As to the organizational development (OD) book, it has percolating for years.  One of the paradoxes of my life has been, while a specialist in organization, I have never been comfortable in any organization.  Author Charles D. Hayes captured this irony in one of his books. 

That is less a negative then you might think.  OD by definition is the work of an outsider, that is to say, an unobtrusive observer.  The workplace has been my laboratory with the perspective of my first profession that of a bench chemist.  I have made studies, interventions, developed paradigms and gained insights that include:

(1)    How natural OD was to me as a student and how the institution of education resembled a factory.

(2)    How the lack of OD understanding compounded and confounded leadership over the last fifty years.

(3)    How OD served me in South Africa and South America as a young executive before I knew such a discipline existed.

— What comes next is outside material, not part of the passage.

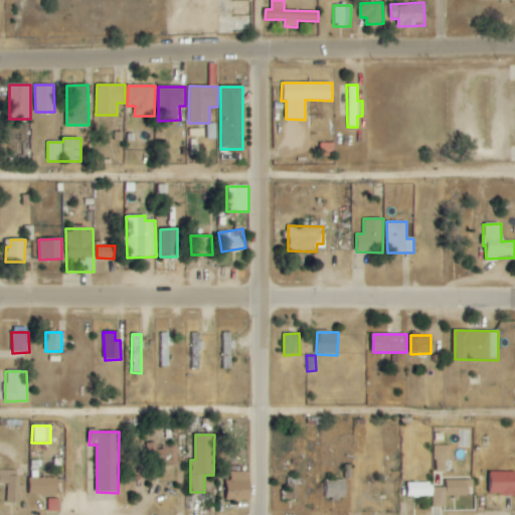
[(178,466),(177,447),(155,448),(155,444),(146,444),(147,467),(178,466)]
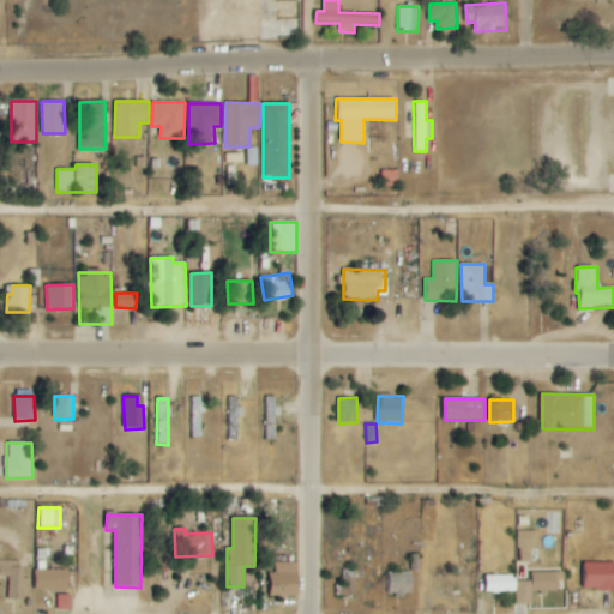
[(519,563),(533,563),(531,551),(537,551),(536,531),(519,531),(519,563)]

(4)    How interventions of OD in police organizations in the 1970s  (re: the police rebellion in Raleigh, North Carolina, and the African American riot in Fairfax County, Virginia) revealed a pattern common to all complex organizations stuck in the past.

(5)    How setting up technical education at Honeywell led to the discovery of a new motivational tool.

(6)    How creating a Performance Management System for Human Resource Directors in Europe led to competency profiles for hiring, training, and placing professionals as well as guiding them with career roadmaps.

(7)    How MIT at Cambridge, Massachusetts proved a bridge too far between cognitive brilliance and emotional adolescence.

(8)    How eighty percent of the workforce with the mindset of an obedient twelve-year-old was suspended in terminal adolescence. 

(9)    How a mentoring system dealt with skills, readiness, personality, maturity, professionalism and prospects for leadership.

(10)              How unconventional OD instruments were developed and used.

(11)              How motivation/demotivation and majority/minority studies led to organizational self-fulfilling prophecies while proving the antithesis of what was expected to be the case.